AIM OF THE EXERCISE:
List each line from the items below that contains the string "center".
--------
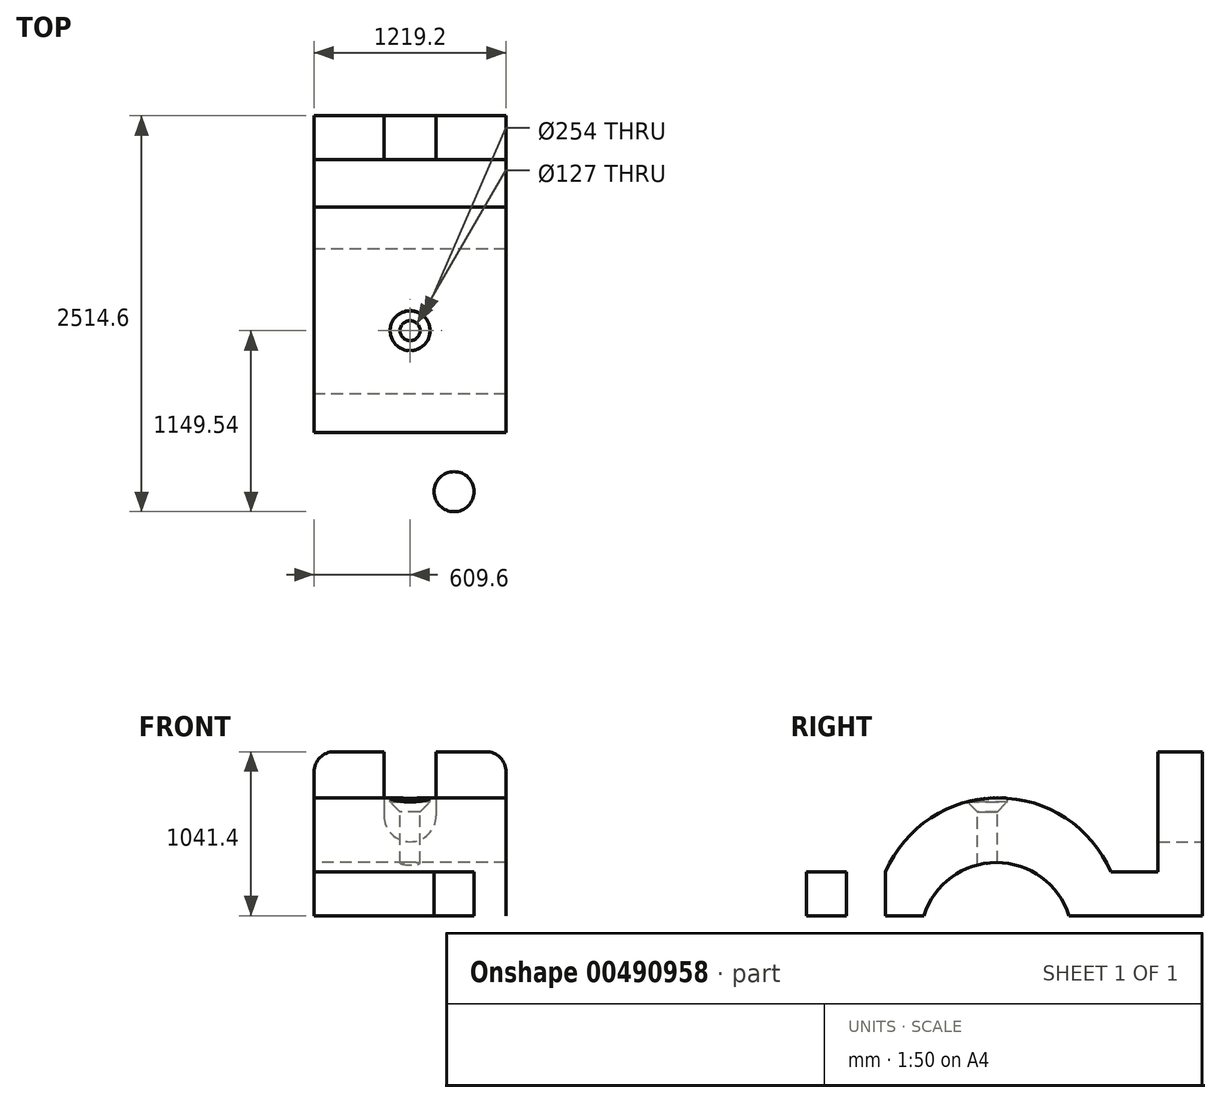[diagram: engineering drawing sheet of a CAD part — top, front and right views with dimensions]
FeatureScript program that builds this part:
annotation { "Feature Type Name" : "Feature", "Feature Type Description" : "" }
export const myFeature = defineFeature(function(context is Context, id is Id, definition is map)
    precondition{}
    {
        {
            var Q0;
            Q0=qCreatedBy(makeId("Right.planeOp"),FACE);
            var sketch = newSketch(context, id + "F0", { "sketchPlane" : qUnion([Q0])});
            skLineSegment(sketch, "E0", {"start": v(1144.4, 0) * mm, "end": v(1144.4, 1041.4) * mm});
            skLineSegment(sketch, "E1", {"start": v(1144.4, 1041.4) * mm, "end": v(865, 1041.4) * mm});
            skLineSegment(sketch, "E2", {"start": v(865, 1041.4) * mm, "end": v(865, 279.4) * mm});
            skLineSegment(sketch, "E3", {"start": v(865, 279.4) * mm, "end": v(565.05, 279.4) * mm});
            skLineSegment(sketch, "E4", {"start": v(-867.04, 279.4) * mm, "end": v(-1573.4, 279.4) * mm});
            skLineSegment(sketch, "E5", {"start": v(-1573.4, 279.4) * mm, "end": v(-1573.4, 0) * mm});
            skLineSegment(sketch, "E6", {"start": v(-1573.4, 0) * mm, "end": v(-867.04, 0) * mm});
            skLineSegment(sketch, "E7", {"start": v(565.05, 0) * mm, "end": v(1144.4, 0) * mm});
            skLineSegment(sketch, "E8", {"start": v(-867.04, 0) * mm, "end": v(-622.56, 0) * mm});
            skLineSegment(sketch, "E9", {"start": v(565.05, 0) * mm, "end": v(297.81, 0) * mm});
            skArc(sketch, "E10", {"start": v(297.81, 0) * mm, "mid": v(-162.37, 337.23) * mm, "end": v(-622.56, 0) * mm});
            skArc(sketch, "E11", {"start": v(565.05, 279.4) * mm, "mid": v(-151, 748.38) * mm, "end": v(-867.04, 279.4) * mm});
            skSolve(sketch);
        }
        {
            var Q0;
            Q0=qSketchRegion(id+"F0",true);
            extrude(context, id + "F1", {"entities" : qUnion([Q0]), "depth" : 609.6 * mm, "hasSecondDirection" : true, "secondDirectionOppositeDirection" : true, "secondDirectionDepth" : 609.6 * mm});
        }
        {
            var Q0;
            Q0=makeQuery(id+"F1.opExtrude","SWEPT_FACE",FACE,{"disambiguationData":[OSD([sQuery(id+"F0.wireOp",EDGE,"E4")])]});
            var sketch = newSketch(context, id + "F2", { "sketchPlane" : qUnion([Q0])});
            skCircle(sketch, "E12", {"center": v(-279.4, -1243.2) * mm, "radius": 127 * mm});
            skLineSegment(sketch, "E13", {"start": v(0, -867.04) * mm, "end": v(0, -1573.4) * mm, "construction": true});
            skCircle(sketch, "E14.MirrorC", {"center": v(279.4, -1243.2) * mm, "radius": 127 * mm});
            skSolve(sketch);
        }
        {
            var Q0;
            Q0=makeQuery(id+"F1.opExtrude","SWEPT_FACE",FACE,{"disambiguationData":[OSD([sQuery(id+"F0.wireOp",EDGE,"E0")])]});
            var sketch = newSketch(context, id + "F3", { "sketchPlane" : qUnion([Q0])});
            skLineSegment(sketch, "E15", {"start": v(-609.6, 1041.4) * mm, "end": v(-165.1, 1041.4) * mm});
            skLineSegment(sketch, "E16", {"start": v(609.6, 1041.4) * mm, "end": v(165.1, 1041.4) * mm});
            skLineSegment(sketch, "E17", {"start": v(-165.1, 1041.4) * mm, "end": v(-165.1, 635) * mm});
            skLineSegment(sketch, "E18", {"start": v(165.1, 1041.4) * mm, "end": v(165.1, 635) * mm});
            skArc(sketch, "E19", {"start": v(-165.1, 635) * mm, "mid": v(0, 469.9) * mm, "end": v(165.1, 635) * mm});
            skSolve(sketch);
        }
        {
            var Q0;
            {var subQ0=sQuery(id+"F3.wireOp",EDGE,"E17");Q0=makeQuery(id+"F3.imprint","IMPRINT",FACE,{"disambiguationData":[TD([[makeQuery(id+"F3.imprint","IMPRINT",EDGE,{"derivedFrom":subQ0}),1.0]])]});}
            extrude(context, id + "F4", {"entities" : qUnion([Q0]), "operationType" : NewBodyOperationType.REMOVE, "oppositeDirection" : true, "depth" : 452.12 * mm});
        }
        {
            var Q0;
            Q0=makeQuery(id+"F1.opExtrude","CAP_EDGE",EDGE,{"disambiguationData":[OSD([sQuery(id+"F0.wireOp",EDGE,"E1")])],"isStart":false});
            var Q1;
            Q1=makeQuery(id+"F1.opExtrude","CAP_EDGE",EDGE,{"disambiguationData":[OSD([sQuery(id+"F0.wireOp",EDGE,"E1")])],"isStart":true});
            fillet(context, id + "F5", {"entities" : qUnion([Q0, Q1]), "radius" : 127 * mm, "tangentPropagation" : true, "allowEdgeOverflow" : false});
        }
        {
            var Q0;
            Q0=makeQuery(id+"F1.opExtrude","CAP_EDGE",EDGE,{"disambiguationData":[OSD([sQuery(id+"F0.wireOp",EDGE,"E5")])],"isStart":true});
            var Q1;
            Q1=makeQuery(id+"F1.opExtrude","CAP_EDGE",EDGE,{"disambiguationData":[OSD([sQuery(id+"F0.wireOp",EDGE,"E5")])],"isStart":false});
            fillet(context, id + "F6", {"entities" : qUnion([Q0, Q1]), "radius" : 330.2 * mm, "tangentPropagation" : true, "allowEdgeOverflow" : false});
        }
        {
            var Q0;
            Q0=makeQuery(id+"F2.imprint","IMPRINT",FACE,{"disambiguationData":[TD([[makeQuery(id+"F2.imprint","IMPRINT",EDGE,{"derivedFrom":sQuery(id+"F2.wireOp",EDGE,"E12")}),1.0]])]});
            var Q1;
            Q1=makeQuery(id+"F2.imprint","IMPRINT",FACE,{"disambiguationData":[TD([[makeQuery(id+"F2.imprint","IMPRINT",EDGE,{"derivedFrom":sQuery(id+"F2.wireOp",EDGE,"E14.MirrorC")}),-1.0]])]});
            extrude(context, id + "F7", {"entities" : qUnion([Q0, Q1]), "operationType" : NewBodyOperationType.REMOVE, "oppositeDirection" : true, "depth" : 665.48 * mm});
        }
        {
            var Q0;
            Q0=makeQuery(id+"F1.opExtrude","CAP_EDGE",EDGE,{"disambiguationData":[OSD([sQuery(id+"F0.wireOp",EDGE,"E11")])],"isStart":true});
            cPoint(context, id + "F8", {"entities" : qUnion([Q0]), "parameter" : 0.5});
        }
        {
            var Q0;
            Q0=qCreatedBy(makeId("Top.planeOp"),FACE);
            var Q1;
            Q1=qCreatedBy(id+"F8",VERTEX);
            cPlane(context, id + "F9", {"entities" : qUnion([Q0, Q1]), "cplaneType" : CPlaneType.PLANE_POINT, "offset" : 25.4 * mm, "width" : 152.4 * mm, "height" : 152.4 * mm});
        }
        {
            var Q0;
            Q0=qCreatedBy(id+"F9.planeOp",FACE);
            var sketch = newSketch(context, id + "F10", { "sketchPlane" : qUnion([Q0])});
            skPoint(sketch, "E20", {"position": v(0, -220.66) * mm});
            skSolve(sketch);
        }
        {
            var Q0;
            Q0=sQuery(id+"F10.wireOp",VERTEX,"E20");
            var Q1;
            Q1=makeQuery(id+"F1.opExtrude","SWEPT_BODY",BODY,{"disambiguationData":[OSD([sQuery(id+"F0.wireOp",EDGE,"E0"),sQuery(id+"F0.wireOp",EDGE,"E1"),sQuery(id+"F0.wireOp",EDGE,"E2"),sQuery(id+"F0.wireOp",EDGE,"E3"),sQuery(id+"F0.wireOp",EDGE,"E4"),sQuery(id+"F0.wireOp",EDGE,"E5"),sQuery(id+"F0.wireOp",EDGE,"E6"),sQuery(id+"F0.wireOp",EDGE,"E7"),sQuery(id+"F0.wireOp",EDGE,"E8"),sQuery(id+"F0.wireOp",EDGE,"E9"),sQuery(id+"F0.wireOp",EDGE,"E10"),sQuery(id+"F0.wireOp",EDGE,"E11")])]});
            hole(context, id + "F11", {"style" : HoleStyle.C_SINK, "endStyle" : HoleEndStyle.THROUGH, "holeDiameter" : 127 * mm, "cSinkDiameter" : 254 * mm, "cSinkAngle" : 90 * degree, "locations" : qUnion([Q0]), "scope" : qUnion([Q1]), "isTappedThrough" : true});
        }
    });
--------
RESULT OF THIS EXERCISE:
            skCircle(sketch, "E12", {"center": v(-279.4, -1243.2) * mm, "radius": 127 * mm});
            skCircle(sketch, "E14.MirrorC", {"center": v(279.4, -1243.2) * mm, "radius": 127 * mm});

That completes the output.